There were 757 households, of which 34.6% had children under the age of 18 living with them, 37.0% were married couples living together, 20.2% had a female householder with no husband present, 6.6% had a male householder with no wife present, and 36.2% were non-families. 29.1% of all households were made up of individuals, and 12.8% had someone living alone who was 65 years of age or older.
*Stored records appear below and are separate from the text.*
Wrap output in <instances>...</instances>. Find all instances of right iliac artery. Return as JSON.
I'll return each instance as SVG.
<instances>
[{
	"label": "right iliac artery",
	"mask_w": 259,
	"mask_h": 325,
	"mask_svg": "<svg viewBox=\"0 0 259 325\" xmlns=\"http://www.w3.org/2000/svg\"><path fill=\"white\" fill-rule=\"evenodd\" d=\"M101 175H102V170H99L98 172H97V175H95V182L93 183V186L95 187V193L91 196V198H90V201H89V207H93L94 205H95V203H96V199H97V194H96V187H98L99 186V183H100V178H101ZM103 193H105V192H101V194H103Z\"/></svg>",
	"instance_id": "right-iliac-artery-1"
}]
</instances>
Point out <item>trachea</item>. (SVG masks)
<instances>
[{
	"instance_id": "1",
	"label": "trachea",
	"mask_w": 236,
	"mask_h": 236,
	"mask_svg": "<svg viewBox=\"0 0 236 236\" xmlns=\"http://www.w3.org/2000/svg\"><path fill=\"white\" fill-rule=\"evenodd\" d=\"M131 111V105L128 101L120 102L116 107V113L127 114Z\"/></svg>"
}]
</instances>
The average household size was 2.44 and the average family size was 2.99.

The median age in the village was 35.2 years. 27% of residents were under the age of 18; 10.5% were between the ages of 18 and 24; 23.8% were from 25 to 44; 25.1% were from 45 to 64; and 13.4% were 65 years of age or older. The gender makeup of the village was 45.8% male and 54.2% female.

===2000 census===
As of the census of 2000, there were 1,966 people, 835 households, and 516 families living in the village. The population density was 607.5 PD/sqmi. There were 1,041 housing units at an average density of 321.7 /sqmi. The racial makeup of the village was 94.91% White, 2.14% African American, 0.41% Native American, 0.10% Asian, 0.10% from other races, and 2.34% from two or more races. Hispanic or Latino of any race were 0.25% of the population.
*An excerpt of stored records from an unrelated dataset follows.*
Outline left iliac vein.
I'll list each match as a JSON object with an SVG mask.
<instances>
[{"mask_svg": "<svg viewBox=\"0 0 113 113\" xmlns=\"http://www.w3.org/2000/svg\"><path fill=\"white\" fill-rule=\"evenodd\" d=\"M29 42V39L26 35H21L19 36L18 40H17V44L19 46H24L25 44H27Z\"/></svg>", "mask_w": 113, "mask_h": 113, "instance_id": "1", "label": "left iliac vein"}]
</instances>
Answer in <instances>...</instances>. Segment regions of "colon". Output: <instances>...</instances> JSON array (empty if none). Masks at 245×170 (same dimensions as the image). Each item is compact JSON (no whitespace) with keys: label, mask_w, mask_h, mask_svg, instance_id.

There were 835 households, out of which 30.8% had children under the age of 18 living with them, 38.3% were married couples living together, 17.6% had a female householder with no husband present, and 38.1% were non-families. 34.5% of all households were made up of individuals, and 16.4% had someone living alone who was 65 years of age or older. The average household size was 2.32 and the average family size was 2.95.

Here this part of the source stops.